Revolver? O disco branco?). A história da loja, no entanto,
está nas últimas estrofes. Hoje, às 15 horas,
a Nuvem Nove baixa as portas para sempre, deixando para trás
inúmeros fãs desolados.
“Uma hora tudo acaba, não
tem jeito”, diz Zé, visivelmente triste pelo fechamento
da loja. “Foram muitas coisas boas aqui, muitos amigos,
muitas risadas, muitos relacionamentos, mas não tinha mais
cliente novo. Só os de sempre, os colecionadores. CD virou
peça de colecionador. Hoje, vendo menos de um terço
do que vendia em 2000, por exemplo. E tem o lance da informação
também, a minha função não importa
mais. Antes, eu comprava revistas importadas, livros, então,
quando um cliente vinha aqui, eu sabia tudo sobre as bandas. Dava
sugestões, mostrava algo que ele fosse gostar e levar para
casa. Hoje, qualquer moleque entra na internet e sabe mais do
que eu. Não dá para competir.”
Saudosistas
Com acervo de 12 mil CDs e quase
10 mil vinis, a Nuvem Nove era um lugar onde a música podia
ser vista, tocada, sentida e saboreada da mesma forma que podia
ser simplesmente ouvida. Interessante não era apenas comprar
música, mas sim discorrer sobre ela. A coleção
da loja começou com os próprios vinis de Zé
Carlos, empolgado em viver de música - boa parte dos discos
eram de rock, principalmente dos anos 60, mas era possível
encontrar MPB, blues, samba, metal, punk, jazz e até pagode.
“Antes, eu vendia na sala da casa de um amigo, na Granja
Julieta”, lembra. “Começou a dar certo, as
vendas aumentaram e comprei esse imóvel no Itaim para abrir
a loja. O problema é que o Itaim ficou insuportável,
é muito trânsito, não tem onde estacionar,
há muitos crimes. Ficou complicado ter uma loja de rua.”
4O principal motivo para o fechamento
da Nuvem Nove, no entanto, é uma mudança de comportamento
que o dono da loja não consegue acompanhar nem impedir.

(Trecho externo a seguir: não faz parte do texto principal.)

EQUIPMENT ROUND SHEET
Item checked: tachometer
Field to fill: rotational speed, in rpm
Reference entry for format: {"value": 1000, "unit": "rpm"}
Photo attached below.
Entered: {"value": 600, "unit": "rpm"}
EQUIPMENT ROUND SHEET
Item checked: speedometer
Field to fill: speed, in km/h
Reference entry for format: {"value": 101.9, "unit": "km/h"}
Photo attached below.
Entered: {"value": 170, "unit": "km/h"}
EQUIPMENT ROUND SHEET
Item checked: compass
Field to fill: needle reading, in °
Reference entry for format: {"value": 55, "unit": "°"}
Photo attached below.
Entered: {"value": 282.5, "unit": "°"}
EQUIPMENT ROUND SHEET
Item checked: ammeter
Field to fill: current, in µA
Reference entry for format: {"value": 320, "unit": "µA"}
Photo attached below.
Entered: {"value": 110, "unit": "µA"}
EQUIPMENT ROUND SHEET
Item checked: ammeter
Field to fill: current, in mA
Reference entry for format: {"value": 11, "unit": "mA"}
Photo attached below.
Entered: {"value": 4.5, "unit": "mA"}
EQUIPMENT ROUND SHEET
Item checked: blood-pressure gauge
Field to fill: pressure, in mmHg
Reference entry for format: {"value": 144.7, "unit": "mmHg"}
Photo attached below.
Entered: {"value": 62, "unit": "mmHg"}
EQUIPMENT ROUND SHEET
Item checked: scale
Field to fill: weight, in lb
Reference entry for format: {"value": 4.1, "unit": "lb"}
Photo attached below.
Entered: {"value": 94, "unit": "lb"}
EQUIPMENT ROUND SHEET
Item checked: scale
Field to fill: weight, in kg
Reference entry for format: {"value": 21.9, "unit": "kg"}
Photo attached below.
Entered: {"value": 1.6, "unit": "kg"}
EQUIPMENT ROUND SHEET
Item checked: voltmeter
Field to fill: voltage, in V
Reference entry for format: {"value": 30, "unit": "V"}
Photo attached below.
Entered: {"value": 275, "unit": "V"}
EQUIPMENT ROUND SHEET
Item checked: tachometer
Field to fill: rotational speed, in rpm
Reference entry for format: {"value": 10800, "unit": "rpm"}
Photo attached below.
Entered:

A filha de Zé Carlos e Júlia, por exemplo, de 14
anos, simplesmente não compra mais discos. “Ela baixa
todas as músicas de que gosta na internet”, diz ele,
que não sabe nem ligar um iPod e tem aversão a MP3.
“E ela acompanha faixas, mas não acompanha bandas.
Um dia ela ouve uma coisa, no seguinte, outra coisa totalmente
diferente. É uma outra cultura, um outro jeito de consumir
música. Quando eu era moleque, eu comprava tudo do Lou
Reed e do Neil Young, ficava na expectativa pelos discos novos,
ia correndo na loja e ficava babando nas artes dos discos. Você
se apegava à música, criava empatia. Isso não
existe mais, seja para melhor ou para pior.”
Os “saudosistas” desse
tempo fizeram fila na porta da loja para se despedir de Zé
Carlos e da Nuvem Nove. Até mesmo na internet - recinto
estranho para esse tipo de gente que não vê charme
nenhum nas músicas em MP3 -, fãs da loja fazem apelos
para que ela continue funcionando. “Lá, eles respeitam
nerds de todos os tipos”, escreve um blogueiro. “Se
você pedir um disco raro do Led Zeppelin, gravado em Roma
durante uma corrida de bigas, os vendedores não vão
fazer cara de paisagem. Eles vão achar o disco para você.
E ainda comentar: ‘Pô, legal esse disco!’.”